Mention must be made for the final track for “Prairie Madness” is just a joy to behold. Whatever you read into the mixed light/darkness, introspective/moral parts of the album, there is little ambiguity in its closing call with old time number about waiting for a father to return, “his cart is green and yellow and his horse is mottled grey.” There is reference to clapping, there is clapping and banjo (Jamie Francis) makes an appearance cheering as the song bounces along. One might remark that the song doesn’t really fit but it goes out on a high note, and if ever there was a song that stirs memories of Charles Ingles (Michael Langdon), then this does it. Very jolly, worth a listen.
Spoilt for choice on an agile album that seems like a project borne from a hard-earned happy place, it is a very good debut indeed. I say this with compliment as often people consider that misery and depression are your best bedfellows when writing music, this is proof that this is not always the case.
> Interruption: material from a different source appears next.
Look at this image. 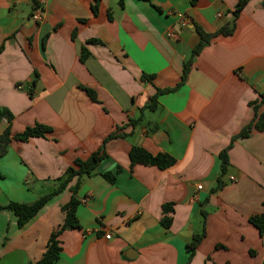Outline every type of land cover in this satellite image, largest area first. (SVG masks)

You can almost hear the snapping of jungle vines as Bow escapes the uncreative clutches of teaching and throws herself at any musical resistance like hot knife through butter. Having brought the best sensibilities of her musical inspirations and the positive, engaging vibe of earlier decades we see demonstration of her energy is like a serpent, quite playful, dark in places and full of conviction. It is with great pleasure I recommend Elfin Bow’s debut.